太陽家具福岡筑紫野店は1997年2月に開店。建物は地上3階建。
九州自動車道筑紫野IC近くの幹線道路沿いへの出店であり、福岡都市圏初となるライフステージ業態の店舗であった。
近年は直営売場を縮小し、大分県別府市発祥の免税店「JTC生活広場福岡店」(2017年9月開店)や西部ガスグループのマンションデベロッパー「エストラスト」のショールームをテナントとして導入していた。
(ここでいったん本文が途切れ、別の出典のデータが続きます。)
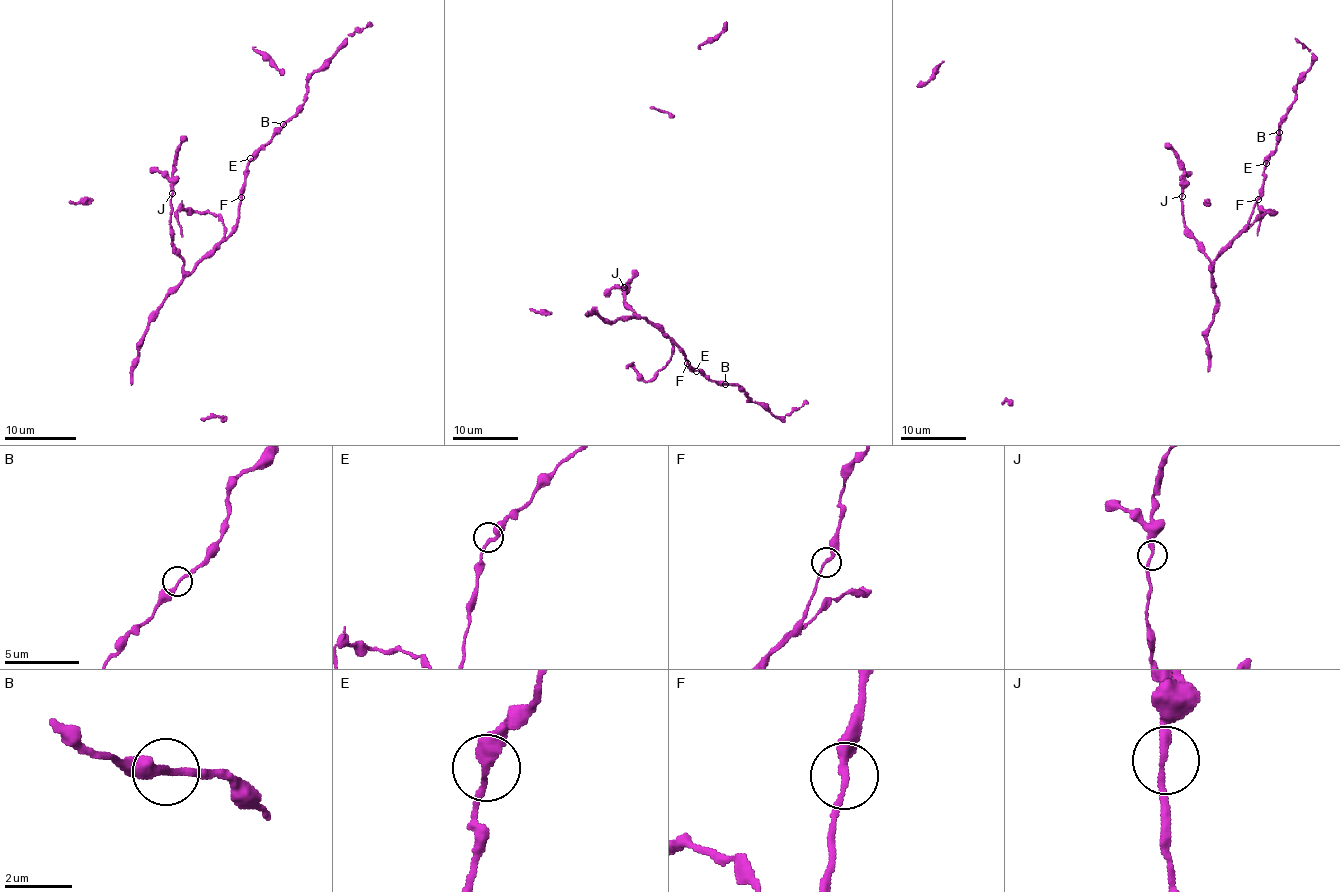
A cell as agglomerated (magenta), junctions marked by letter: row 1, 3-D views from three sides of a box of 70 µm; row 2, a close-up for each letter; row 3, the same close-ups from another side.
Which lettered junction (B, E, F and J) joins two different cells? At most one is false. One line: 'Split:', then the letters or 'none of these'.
Split: none of these

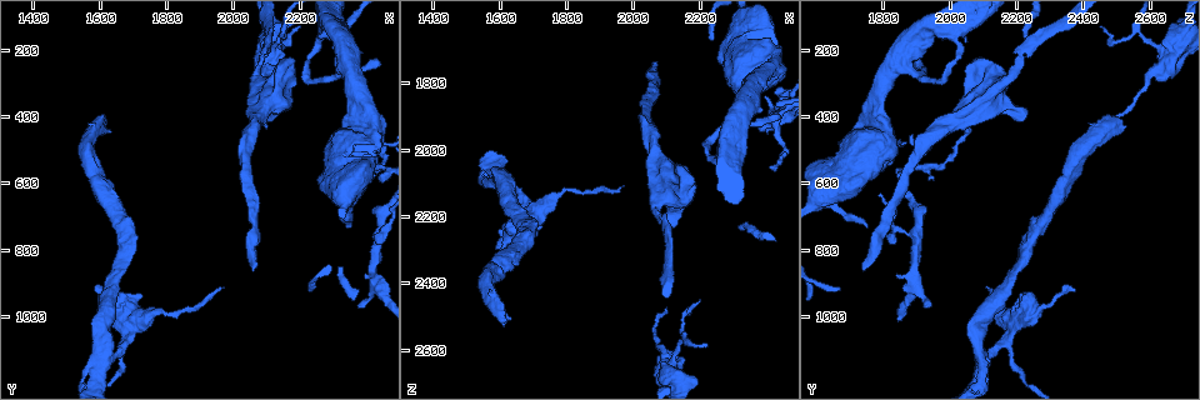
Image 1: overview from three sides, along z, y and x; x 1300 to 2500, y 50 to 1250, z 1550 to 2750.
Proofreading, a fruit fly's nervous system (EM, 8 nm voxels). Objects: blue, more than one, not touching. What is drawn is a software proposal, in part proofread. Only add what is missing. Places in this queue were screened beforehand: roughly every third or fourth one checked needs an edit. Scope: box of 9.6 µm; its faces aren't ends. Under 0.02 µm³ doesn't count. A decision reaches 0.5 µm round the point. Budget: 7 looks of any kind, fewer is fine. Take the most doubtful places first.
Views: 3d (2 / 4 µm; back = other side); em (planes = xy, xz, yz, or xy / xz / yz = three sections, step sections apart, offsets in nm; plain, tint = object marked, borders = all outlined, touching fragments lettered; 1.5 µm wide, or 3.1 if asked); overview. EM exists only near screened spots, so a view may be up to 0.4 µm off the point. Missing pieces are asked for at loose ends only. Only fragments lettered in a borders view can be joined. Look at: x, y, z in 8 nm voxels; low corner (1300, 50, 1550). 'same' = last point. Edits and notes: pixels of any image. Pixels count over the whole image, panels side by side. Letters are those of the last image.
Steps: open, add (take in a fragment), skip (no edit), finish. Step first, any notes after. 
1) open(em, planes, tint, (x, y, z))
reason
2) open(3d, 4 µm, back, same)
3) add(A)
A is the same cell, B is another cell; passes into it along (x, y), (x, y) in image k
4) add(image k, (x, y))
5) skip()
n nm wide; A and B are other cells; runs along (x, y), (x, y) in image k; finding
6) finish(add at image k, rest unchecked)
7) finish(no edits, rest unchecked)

open(3d, 4 µm, (1600, 920, 2380))
thin end

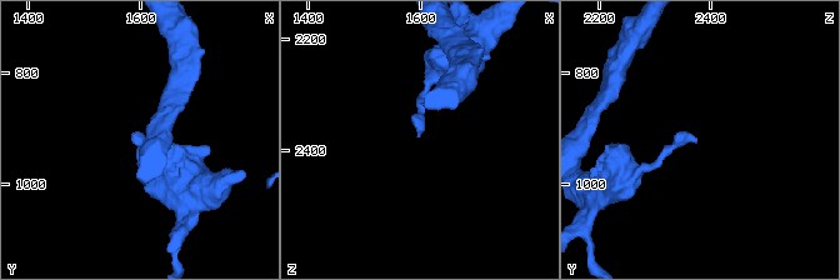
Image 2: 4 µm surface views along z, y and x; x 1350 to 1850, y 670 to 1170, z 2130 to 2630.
open(em, planes, borders, (1595, 920, 2370))

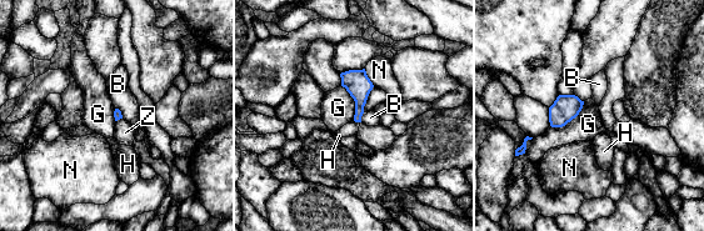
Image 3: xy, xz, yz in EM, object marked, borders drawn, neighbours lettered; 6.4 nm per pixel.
skip()
B, G, H, N and Z are other cells; border along (584, 101), (564, 125), (550, 126) in image 3; none of them fits

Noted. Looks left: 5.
open(3d, 4 µm, (2380, 970, 1950))
thin end

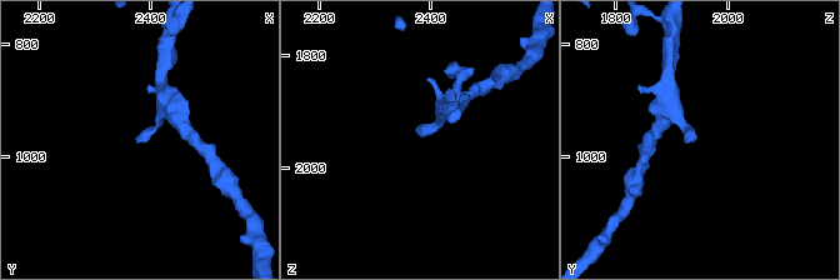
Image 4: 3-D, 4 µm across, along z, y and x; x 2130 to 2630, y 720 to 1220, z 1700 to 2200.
open(em, planes, borders, (2385, 970, 1940))
need the tissue

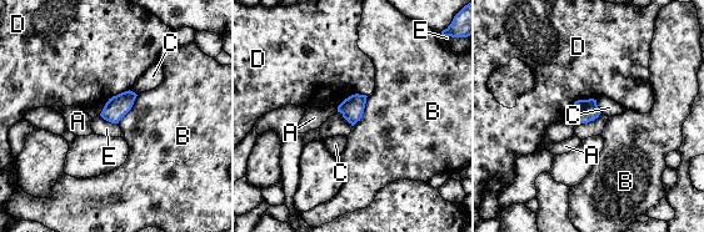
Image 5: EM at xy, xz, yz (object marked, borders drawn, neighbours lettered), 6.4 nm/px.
skip()
A, B, C, D and E are other cells; none of them fits

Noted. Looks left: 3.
open(3d, 4 µm, (2140, 270, 2040))
stops while still wide

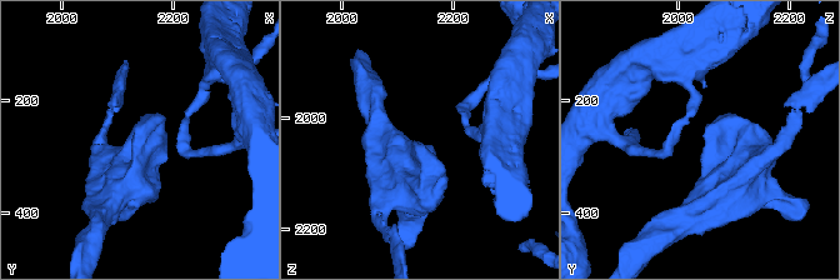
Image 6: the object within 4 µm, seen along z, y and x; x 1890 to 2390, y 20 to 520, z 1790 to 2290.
open(em, xy, step 8, borders, (2140, 265, 2050))
shape alone is not enough

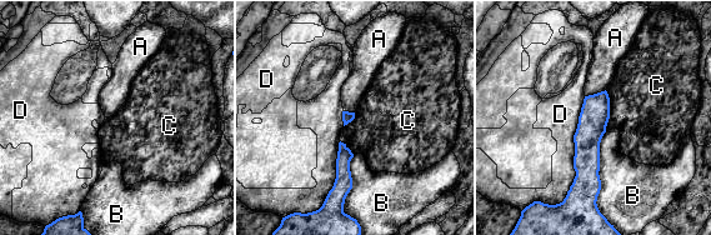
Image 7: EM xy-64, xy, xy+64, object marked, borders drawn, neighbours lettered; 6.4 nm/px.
skip()
A, B, C and D are other cells; border along (605, 90), (609, 98), (606, 130) in image 7; no lettered fragment goes on from it

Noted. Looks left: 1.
finish(no edits, rest unchecked)

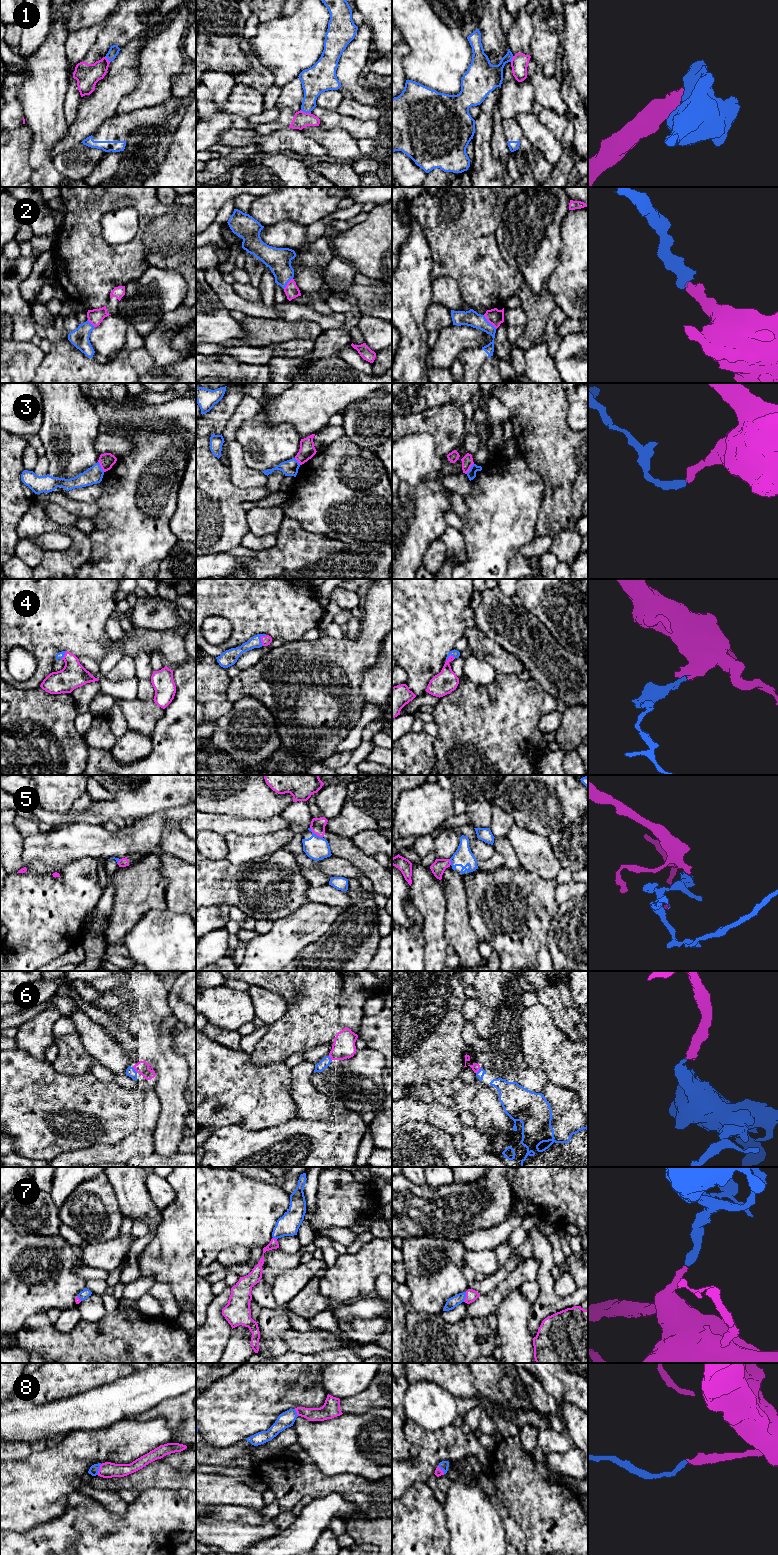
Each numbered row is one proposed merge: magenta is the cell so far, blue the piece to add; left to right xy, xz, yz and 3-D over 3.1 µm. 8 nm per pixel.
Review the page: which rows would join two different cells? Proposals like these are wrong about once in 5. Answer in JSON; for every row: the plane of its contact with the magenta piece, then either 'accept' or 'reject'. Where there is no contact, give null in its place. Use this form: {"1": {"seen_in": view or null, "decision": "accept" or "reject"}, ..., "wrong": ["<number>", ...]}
{"1": {"seen_in": "xz", "decision": "reject"}, "2": {"seen_in": "yz", "decision": "accept"}, "3": {"seen_in": "xy", "decision": "reject"}, "4": {"seen_in": "xz", "decision": "accept"}, "5": {"seen_in": "xz", "decision": "reject"}, "6": {"seen_in": "xy", "decision": "accept"}, "7": {"seen_in": "yz", "decision": "accept"}, "8": {"seen_in": "xy", "decision": "accept"}, "wrong": ["1", "3", "5"]}

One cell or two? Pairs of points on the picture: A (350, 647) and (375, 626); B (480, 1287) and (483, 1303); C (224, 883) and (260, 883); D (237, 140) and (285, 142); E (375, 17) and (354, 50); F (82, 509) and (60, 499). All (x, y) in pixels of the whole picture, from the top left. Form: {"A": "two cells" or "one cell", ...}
{"A": "one cell", "B": "two cells", "C": "one cell", "D": "one cell", "E": "two cells", "F": "one cell"}

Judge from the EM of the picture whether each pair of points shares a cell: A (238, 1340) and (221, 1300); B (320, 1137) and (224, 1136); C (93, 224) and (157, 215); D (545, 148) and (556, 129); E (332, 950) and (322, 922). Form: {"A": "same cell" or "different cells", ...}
{"A": "different cells", "B": "same cell", "C": "same cell", "D": "different cells", "E": "different cells"}

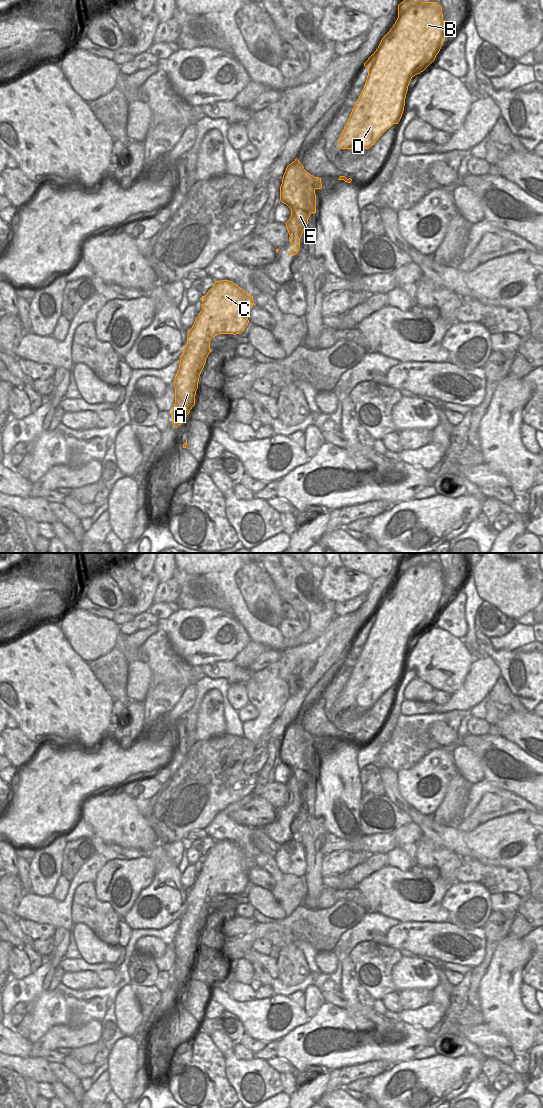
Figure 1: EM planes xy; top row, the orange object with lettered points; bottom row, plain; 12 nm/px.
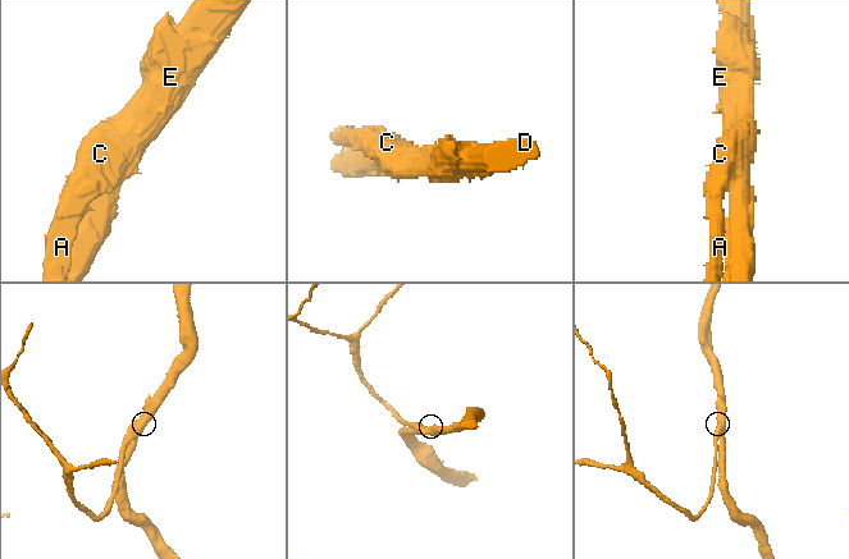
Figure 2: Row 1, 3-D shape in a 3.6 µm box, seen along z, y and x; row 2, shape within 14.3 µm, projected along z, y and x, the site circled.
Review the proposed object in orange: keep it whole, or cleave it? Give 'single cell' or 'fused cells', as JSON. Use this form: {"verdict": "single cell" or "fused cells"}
{"verdict": "single cell"}

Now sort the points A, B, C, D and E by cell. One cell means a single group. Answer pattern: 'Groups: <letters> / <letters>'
Groups: A B C D E

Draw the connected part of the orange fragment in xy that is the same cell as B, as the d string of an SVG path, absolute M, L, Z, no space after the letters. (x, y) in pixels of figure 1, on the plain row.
M417 554L398 565L395 584L364 623L368 636L338 699L341 709L369 709L387 689L398 684L411 639L435 620L446 594L442 567L437 562L422 562Z

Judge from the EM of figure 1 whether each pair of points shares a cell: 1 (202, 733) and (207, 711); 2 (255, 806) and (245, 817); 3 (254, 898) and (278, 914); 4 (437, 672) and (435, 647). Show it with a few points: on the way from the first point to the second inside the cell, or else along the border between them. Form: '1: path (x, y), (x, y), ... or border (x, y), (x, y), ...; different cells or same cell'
1: path (206, 728), (207, 716); same cell
2: path (253, 809), (248, 814); same cell
3: path (260, 898), (272, 909); same cell
4: path (437, 666), (435, 653); same cell

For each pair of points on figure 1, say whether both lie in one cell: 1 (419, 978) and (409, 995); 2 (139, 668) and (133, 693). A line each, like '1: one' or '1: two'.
1: two
2: one

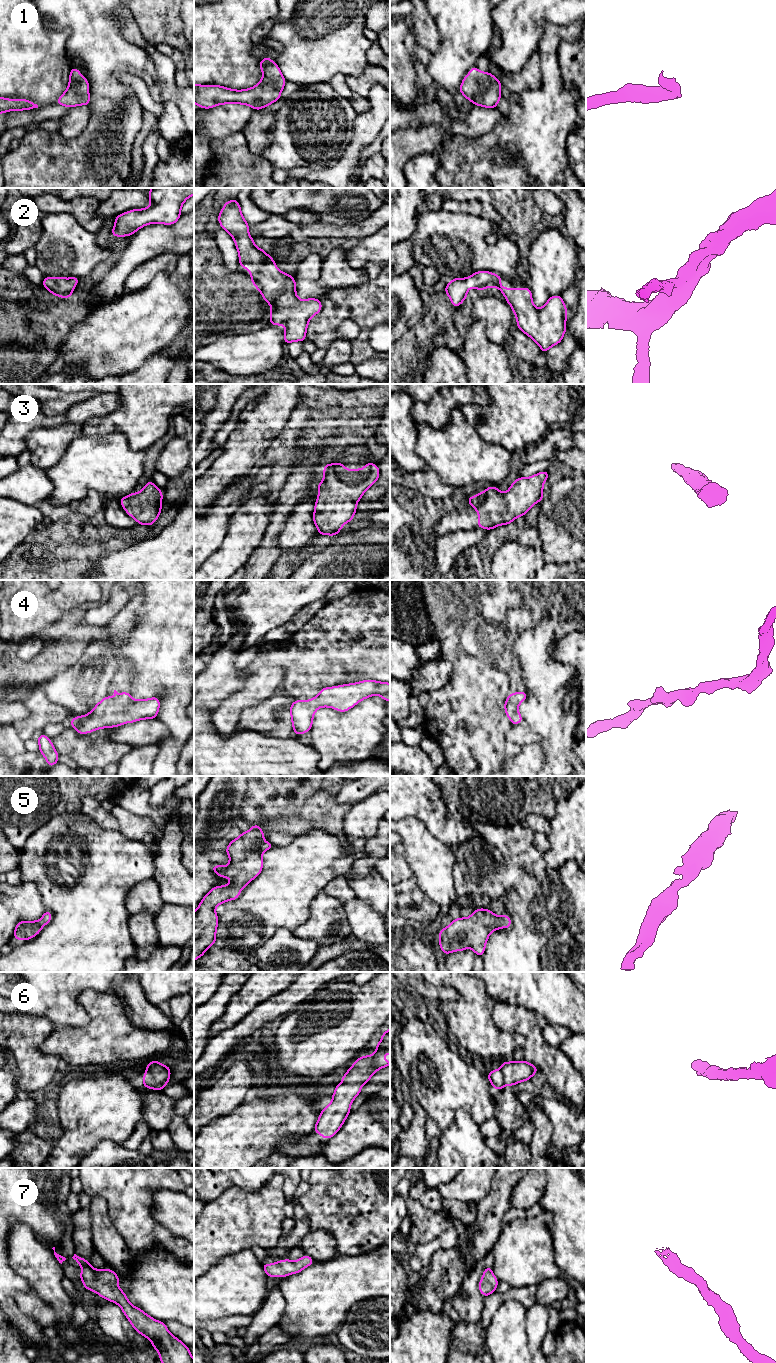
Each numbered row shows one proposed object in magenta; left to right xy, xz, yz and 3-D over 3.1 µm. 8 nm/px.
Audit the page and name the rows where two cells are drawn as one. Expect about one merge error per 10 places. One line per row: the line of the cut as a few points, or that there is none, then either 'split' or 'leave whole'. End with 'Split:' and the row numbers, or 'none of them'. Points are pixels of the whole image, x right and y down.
1: no cut | leave whole
2: no cut | leave whole
3: no cut | leave whole
4: no cut | leave whole
5: no cut | leave whole
6: no cut | leave whole
7: no cut | leave whole
Split: none of them

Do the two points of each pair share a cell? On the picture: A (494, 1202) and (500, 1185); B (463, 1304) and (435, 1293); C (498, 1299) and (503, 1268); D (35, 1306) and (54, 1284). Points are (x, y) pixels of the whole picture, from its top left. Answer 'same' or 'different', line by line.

太陽家具福岡西店は2000年10月に開店。建物は地上4階建。
開店以来、太陽家具グループ最大の売場面積(12,354㎡)を備えることから、同年8月に開店した福山店(10,000㎡)とともに同社の旗艦店としての役割を担っていた。
近年は筑紫野店と同様に直営売場を縮小し、エストラストのショールームや女性専用30分健康体操教室「カーブス」をテナントとして導入していた。
両店舗の閉店により、太陽家具の営業店舗数は10年前の1/3となる10店舗、1万㎡級の店舗は福山店のみとなる。